What are the implications of this research for the Aquatic Species Program? The significant amount of genetic diversity between individuals of a species, even when isolated from very similar locations, suggests that researchers involved in collecting microalgal strains as potential lipid producers should obtain more than one isolate from each site. In fact, these results suggest that it may be adequate to sample fewer sites to obtain a sufficiently varied collection of microalgal strains.

In a previous study (discussed in Gallagher 1985), Dr. Gallagher described experiments performed on isolates of the diatom S. costatum similar to those described here. The data suggested significantly less genetic variation between isolates of Skeletonema, even between strains isolated from different locations, than was seen between Amphora strains isolated from the same environment. This difference was attributed to the fact that Amphora is an attached, benthic organism that produces amoeboid gametes, whereas Skeletonema is planktonic, and produces swimming sperm. These “lifestyle” differences would result is lower potential for gene flow between Amphora populations, although the presence of heterozygotes indicates interbreeding among Amphora at localized sites. These observations suggest that benthic organisms may have greater genetic diversity than planktonic forms.

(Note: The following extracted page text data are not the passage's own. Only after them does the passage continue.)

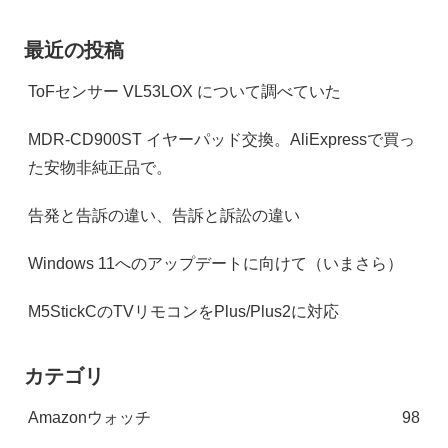
最近の投稿
ToFセンサー VL53LOX について調べていた
MDR-CD900ST イヤーパッド交換。AliExpressで買っ
た安物非純正品で。
告発と告訴の違い、告訴と訴訟の違い
Windows 11へのアップデートに向けて（いまさら）
M5StickCのTVリモコンをPlus/Plus2に対応
カテゴリ
Amazonウォッチ
98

Based on the data in this study, Dr. Gallagher also concluded that breeding or genetic engineering of microalgae may be more successful using morphologically similar phenotypes, as her results suggest less diversity at the protein level between identical morphotypes. However, genetic engineering research during the past 15 years in other organisms indicates that cells can often express genes from very different species, so these differences between strains probably will not affect the expression of genes transferred between these similar organisms.

While working under the SERI subcontract, Dr. Gallagher also participated in a study that provided evidence that the carotenoid violaxanthin functions as a major light harvesting pigment in Nannochloropsis (Owens et al. 1987). Carotenoids generally are considered accessory pigments in photosynthetic organisms, involved primarily in photoprotection, fluorescence quenching, and light harvesting. Nannochloropsis is a member of the class Eustigmatophyceae, which are unusual in that they can contain violaxanthin as up to 60% of their total pigments. These authors used room temperature fluorescence excitation and emission data to provide the first evidence that violaxanthin can function in photosynthetic light harvesting.

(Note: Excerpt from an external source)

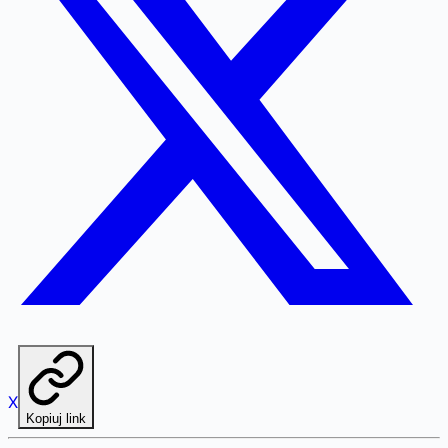
X
Kopiuj link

Understanding the fundamental processes involved in microalgal photosynthesis is important to the ASP since light-driven photosynthesis results in the production of chemical reductants that drive the synthetic dark reactions; lipids are storage products that can be produced from excess photosynthate. One possible implication is that carotenoids absorb at different wavelengths than chlorophyll, absorbing green light that penetrates into the water column. This feature could be beneficial for mass culture of organisms, allowing denser cultures to grow in a deep raceway.

I Publications:

Gallagher, J. C. (1986). “Population genetics of microalgae.” In Algal Biomass Technologies: An Interdisciplinary Perspective (Barclay, W.; McIntosh, R., eds.), Beihefte zur Nova Hedwigia, Heft 83, Gebruder Borntraeger, Berlin-Stugart, pp. 6-14.

Gallagher, J. C. (1987a). “Patterns of genetic diversity in three genera of oil-producing microalgae” (abstr.), FY1987Aquatic Species Program Annual Report, (Johnson, D. A.; Sprague, S., eds.), Solar Energy Research Institute, Golden, Colorado, SERI/SP-231-3206, p. 209.

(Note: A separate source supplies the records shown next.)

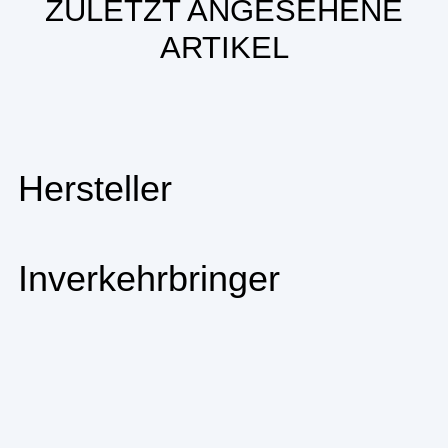
ZULETZT ANGESEHENE
ARTIKEL
Hersteller
Inverkehrbringer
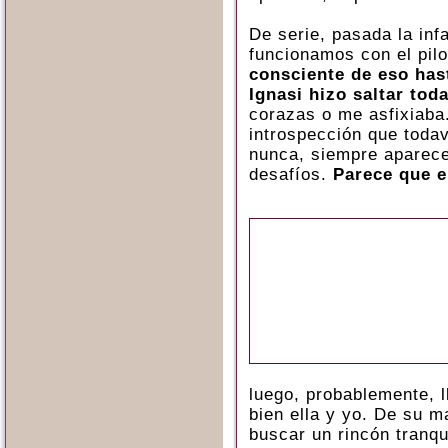
De serie, pasada la inf
funcionamos con el pil
consciente de eso has
Ignasi hizo saltar tod
corazas o me asfixiaba
introspección que toda
nunca, siempre aparec
desafíos.
Parece que e
luego, probablemente, l
bien ella y yo. De su 
buscar un rincón tranq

Gallagher, J. C. (1987b). “Genetic variation in oil-producing microalgae.” FY 1986 Aquatic Species Program Annual Report, (Johnson, D. A., ed.), Solar Energy Research Institute, Golden, Colorado, SERI/SP-231-3071, p.331-336.

Owens, T. G.; Gallagher, J. C.; Alberte, R. S. (1987) “Photosynthetic light-harvesting function of violaxanthin in Nannochloropsis spp. (Eustigmatophyceae).” J. Phycol. 23:79-85.

I Additional References:

Nei, M. (1972) Amer. Natur. 106:283.